Linked List insertion running time confusion

Question

I've tried to confirm the running time for the insertion for Linked List and it seems like there are two different answers.

For inserting an element at the end of a Linked List, I would think that it would take O(n) since it has to traverse to the end of the list in order to access the tail. But some of the answers I've seen says O(1)? Are they assuming that all linked lists implementation of a pointer to the tail? If so, is that an acceptable assumption?

Second, some places also suggest that insertion an element in the middle of a linked list is O(1) which I'm confused about due to the same reasoning of traverse to the middle of the list to insert it.

Could someone please clarify? Thanks.

Answer 1

Inserting to a linked list is O(1) if you have a pointer to the node where you want to insert the item. Finding this node may be O(n) depending on what you want to do.

If you keep a pointer to the list's tail then you don't need to look for it and then insertion is O(1).

And no, not all linked list implementations have a pointer to the end of the list.

Example

Suppose you have an empty list to which you add a single node, x. Then you add n nodes to the list before and after x. You can still insert a single node after x by simply updating its next pointer (and the new node's), regardless of how many nodes are were the list.

Answer 2

Modifications to linked list involve two operations:

1. locating the node to append the new node to
2. actually appending the node, by changing the node pointers

In Linked List, the second operation is an O(1) operation, so it is a matter of the cost of first operations.

When appending to the last node, naive implementations of linked list would result in O(n) iteration time. However, good linked list libraries would account for the most common uses, and special case accessing the last node. This optimization would result into O(1) retrieval of the last element, resulting in overall O(1) insertion time to end.

As for the middle, your analysis is correct in that locating the node would also take O(n). However, some libraries expose a method that would take a pointer to where the new node should be inserted rather than the index (e.g. C++ list). This eliminates the linear cost, resulting in over all O(1).

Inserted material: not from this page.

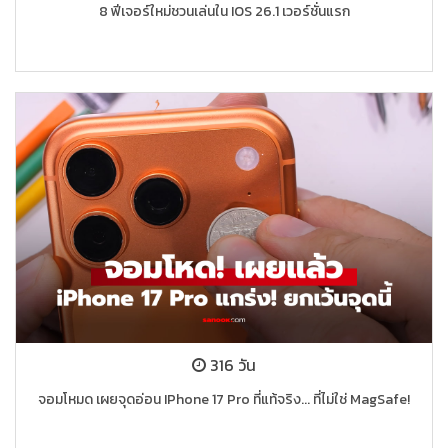
8 ฟีเจอร์ใหม่ชวนเล่นใน IOS 26.1 เวอร์ชั่นแรก
316 วัน
จอมโหมด เผยจุดอ่อน IPhone 17 Pro ที่แท้จริง... ที่ไม่ใช่ MagSafe!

While insertion to the middle is usually thought of as O(n) operation, it can be optimized to O(1) in some cases. This is the opposite of array list, where the insertion operation itself (the second operation) is O(n), as all the elements in higher locations need to be relocated. This operation cannot be optimized.

For insertation A naive implementation of a linked list would result in O(n) insertion time. However, good linked list library writers would optimize for the common cases, so they would keep a reference to the last elements (or have a circular linked list implementation), resulting in a O(1) insertion time.

As for insertion to the middle. Some libraries like that of C++, has a suggested location for insertion. They would take a pointer to the list node, where the new one is be appended to. Such insertions would cost O(1). I don't think you can achieve O(1) by index number.

This is apposed to an array list, where insertion to the middle forces reordering of all the elements higher than it, so it has to be an O(n) operation.